The 6800 series was second-sourced by several manufacturers and should basically be plug compatible if the application circuit was designed in accordance with the original Motorola datasheet. There may be subtle differences in the chips between different manufacturers but these shouldn't affect normal operation of the chip.
Where you might run into trouble is when the designer has used some undocumented feature in the chip or pushes it past the datasheet specifications or selects the chip for specific performance parameters. In this case you can expect some second-source chips might not work as intended. This is unlikely to the case if you are looking at HP designed equipment.
The 6800 family was produced as a true second source by several manufacturers, which you can rely on as being truly equivalent.

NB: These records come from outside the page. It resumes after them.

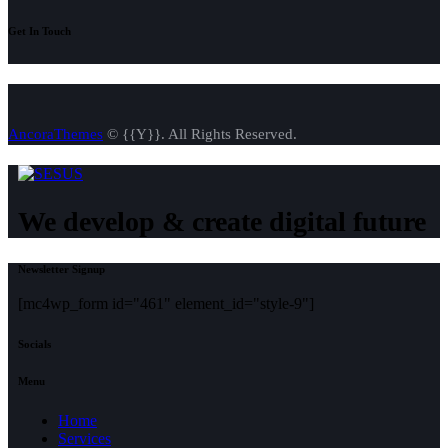
Get In Touch
AncoraThemes
© {{Y}}. All Rights Reserved.
We develop & create digital future
Newsletter Signup
[mc4wp_form id="461" element_id="style-9"]
Socials
Menu
Home
Services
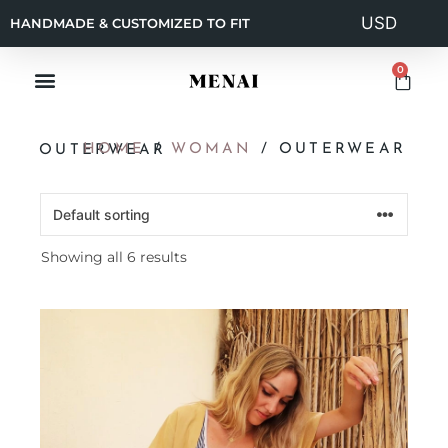
HANDMADE & CUSTOMIZED TO FIT
0
HOME
/
WOMAN
/ OUTERWEAR
OUTERWEAR
Showing all 6 results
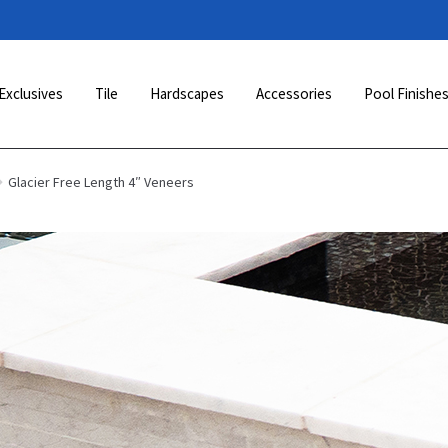
Exclusives
Tile
Hardscapes
Accessories
Pool Finishe
Glacier Free Length 4″ Veneers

I spent a good deal of my first year as an electronics engineer debugging troublesome 6800 systems and I found that there were subtle differences on how second source chips from different manufacturers behaved. The 6800 system was initially developed using Motorola parts and all seemed fine. But when production transferred to cheaper AMI second-source parts there were a lot of random field failures. As it turned out in the final analysis it was the support circuitry around the 6800 that wasn't up to scratch and not the processors themselves.

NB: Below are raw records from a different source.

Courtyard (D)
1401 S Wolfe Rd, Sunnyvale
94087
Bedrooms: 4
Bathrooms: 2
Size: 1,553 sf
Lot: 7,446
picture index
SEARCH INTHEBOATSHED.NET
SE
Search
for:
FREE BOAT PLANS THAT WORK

Nevertheless the different brands behaved differently with the dodgy support circuit. This may have been down to manufacturing process variations or it may have been that AMI slightly relaxed their test specifications to get a better production yield and a lower chip price.
This includes at least Philips, Thomson (ST), and Hitachi. However, I don't think Mitsubishi made 6800 family parts.
I don't recall Philips second-sourcing the 6800. They did second source the 68000 and a number of 68000 peripheral chips.